Installatie met de installatiegids

Wanneer de machine voor het eerst wordt aangezet (De machine aanzetten), start de eerste installatie van de machine automatisch. U kunt de basisinstallatie die nodig is voor het gebruik van de machine, aanpassen. Configureer de basisinstellingen in overeenstemming met elk scherm, of klik op een koppeling om de bijbehorende pagina's weer te geven en meer informatie te zien.
Het kan even duren voordat het instellingenscherm wordt weergegeven.
Stap 1
Geef de taal en toetsenbordindeling op.
Selecteer de taal die op de schermen moet worden weergegeven. Afhankelijk van de taal kunt u de indeling van het toetsenbord dat wordt weergegeven, wijzigen om tekens in te voeren.
Stap 2
Controleer de papierinstellingen.
Controleer of het papier in de papierbron correct is opgegeven.
Als u niet bent aangemeld als een beheerder, ga dan naar stap 11.
Stap 3
Log in als beheerder.
Meld u met verificatie aan om de instellingen te configureren waarvoor beheerdersbevoegdheden nodig zijn.
U kunt de instellingen waarvoor beheerdersbevoegdheden nodig zijn, overslaan en doorgaan naar de volgende stap door op <Overslaan> te drukken. Ga in dit geval door naar stap 11.
Stap 4
Geef de gebruikersverificatie-instellingen op.
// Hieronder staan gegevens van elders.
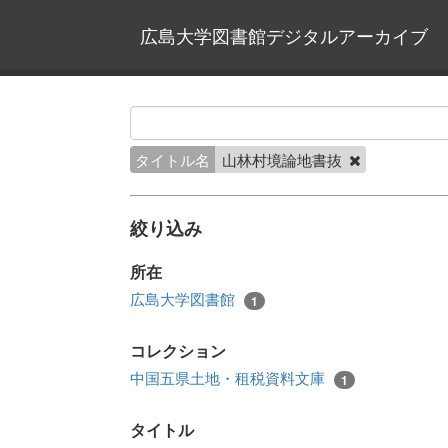
広島大学図書館デジタルアーカイブ
タイトル名
山林村境論地書抜
絞り込み
所在
広島大学図書館
1
コレクション
中国五県土地・租税資料文庫
1
タイトル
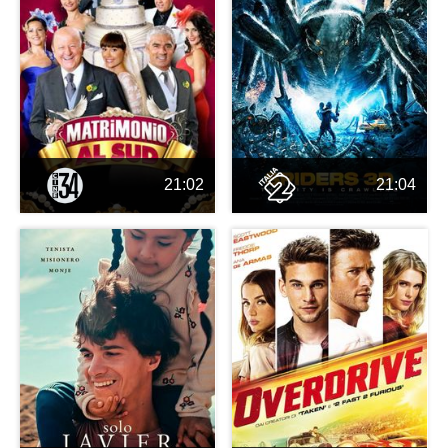
21:02
21:04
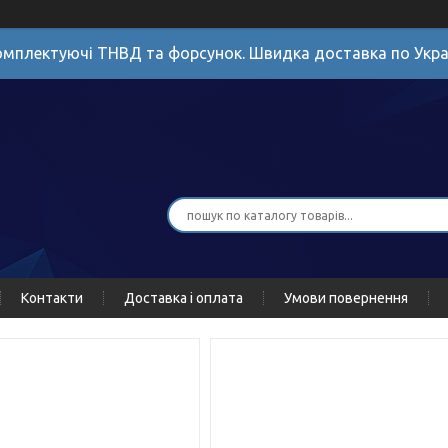
мплектуючі ТНВД та форсунок. Швидка доставка по Укра
Контакти
Доставка і оплата
Умови повернення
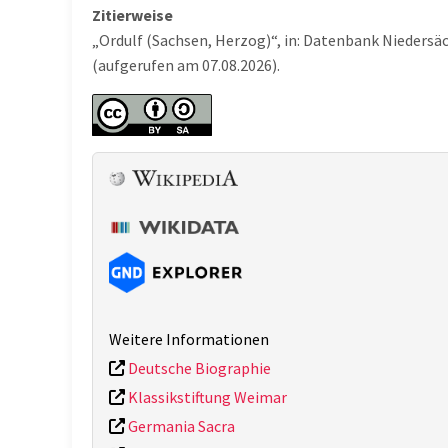
Zitierweise
„Ordulf (Sachsen, Herzog)“, in: Datenbank Niedersä
(aufgerufen am 07.08.2026).
Weitere Informationen
Deutsche Biographie
Klassikstiftung Weimar
Germania Sacra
Om de beveiliging van de machine te verbeteren, gebruikt u de machine op een systeem met gebruikersverificatie.
Deze machine is ingesteld voor gebruik van gebruikersverificatie als de aanmeldingsservice. Voor meer informatie raadpleegt u De instellingen van persoonlijke-verificatiebeheer configureren.
Stap 5
Stel de datum en tijd in.
Geef de datum en tijd van de machine op.
Stap 6
De netwerkverbindingsmethode instellen.
Geef de methode op voor het aansluiten van de machine op een netwerk.
Stap 7
Stel het IP-adres in.
Geef de instellingen voor netwerkverbinding op.
Stap 8
Geef de DNS-instellingen op.
Geef het DNS-serveradres, de DNS-hostnaam en de DNS-domeinnaam op.
Stap 9
Geef de proxy-instellingen op.
Geef de nodige instellingen op om de proxy te gebruiken.
Stap 10
Geef de faxinstellingen op.
Geef de nodige instellingen op om de faxfunctie te gebruiken.
Als uw machine niet over een faxfunctie beschikt, gaat u verder naar stap 11.
Stap 11
Aanpassing Automatische gradatie.
Pas de gradatie aan om duidelijk af te drukken.
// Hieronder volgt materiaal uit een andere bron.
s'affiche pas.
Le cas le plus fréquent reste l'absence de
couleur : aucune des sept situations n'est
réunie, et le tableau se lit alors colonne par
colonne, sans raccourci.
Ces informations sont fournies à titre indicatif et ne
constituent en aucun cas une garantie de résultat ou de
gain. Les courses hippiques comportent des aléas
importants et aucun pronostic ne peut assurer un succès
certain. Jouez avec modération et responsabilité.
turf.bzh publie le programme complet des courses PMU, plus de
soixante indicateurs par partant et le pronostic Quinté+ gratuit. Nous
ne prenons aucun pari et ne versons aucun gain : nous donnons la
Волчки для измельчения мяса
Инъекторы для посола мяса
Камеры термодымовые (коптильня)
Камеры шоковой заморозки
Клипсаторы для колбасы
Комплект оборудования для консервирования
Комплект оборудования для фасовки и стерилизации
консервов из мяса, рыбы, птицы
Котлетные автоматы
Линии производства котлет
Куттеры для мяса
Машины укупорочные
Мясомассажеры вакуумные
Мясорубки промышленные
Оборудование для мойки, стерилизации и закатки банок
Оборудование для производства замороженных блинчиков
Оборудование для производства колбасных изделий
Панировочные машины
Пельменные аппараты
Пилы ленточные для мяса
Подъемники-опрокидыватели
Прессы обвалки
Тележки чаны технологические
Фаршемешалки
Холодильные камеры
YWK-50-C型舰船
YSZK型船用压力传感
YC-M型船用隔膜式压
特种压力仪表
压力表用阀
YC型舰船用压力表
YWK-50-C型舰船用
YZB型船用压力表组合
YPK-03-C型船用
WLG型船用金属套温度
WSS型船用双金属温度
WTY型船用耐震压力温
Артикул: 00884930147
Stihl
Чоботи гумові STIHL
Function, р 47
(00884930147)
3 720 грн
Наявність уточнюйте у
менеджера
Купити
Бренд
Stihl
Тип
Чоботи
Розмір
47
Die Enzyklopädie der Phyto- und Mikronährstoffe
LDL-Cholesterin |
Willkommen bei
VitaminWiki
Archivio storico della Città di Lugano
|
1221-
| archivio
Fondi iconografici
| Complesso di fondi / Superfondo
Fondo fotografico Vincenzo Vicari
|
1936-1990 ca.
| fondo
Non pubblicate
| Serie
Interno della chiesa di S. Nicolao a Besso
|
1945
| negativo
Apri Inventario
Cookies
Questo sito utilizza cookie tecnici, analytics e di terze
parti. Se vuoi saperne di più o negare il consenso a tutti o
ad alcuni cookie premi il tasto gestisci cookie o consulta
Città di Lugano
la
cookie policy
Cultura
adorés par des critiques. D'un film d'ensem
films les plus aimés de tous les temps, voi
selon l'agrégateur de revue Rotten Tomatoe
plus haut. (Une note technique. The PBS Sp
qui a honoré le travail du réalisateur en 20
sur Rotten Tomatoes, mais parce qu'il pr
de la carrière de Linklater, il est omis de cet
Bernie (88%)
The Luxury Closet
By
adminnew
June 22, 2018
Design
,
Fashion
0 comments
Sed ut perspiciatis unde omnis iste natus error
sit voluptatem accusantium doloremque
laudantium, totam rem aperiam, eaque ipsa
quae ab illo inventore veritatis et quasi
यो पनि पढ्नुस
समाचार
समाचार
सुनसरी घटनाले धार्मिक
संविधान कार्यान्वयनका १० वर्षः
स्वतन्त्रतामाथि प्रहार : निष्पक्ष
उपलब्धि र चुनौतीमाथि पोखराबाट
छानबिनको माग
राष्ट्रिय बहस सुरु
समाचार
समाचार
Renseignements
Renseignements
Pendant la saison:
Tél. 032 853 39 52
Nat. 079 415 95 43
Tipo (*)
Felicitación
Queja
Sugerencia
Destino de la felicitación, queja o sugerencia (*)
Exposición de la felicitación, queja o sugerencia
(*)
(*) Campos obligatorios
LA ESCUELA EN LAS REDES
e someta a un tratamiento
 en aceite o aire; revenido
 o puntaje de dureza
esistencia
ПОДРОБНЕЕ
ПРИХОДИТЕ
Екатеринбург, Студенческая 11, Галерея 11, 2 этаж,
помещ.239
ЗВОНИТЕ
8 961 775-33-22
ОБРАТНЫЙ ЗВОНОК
Afhankelijk van de machine verschilt de procedure. Voor informatie over de automatische gradatieaanpassing raadpleegt u Gradatie aanpassen.
Stap 12
Druk een rapport af.
U kunt de netwerkgebruikerslijst, de faxgebruikersgegevenslijst en de aangepaste waardenlijst afdrukken.
Stap 13
Rond de installatiegids af.
Na het afronden van de installatiegids herstart u de machine om de opgegeven instellingen toe te passen.
Als u de installatiegids niet gebruikt, drukt u bij stap 1 op <Einde install.gids>.
U kunt op  (Inst./Registrern) drukken om instellingen die tijdens de installatiegids zijn geconfigureerd op een later tijdstip afzonderlijk op te geven.

De installatiegids later starten

De installatiegids kan in de volgende gevallen niet worden gestart.
Als gebruikersverificatie of verificatie met afdelings-ID is ingesteld.
Als verificatie met afdelings-ID is ingesteld.
Als verificatie met een kaart wordt uitgevoerd.
 (Inst./Registrern) <Beheerinstellingen> <Licentie/Overige> <Installatiegids starten> <Start>
Als u de installatiegids later start en zich aanmeldt als beheerder, wordt stap 3 niet weergegeven. Ga verder naar stap 4.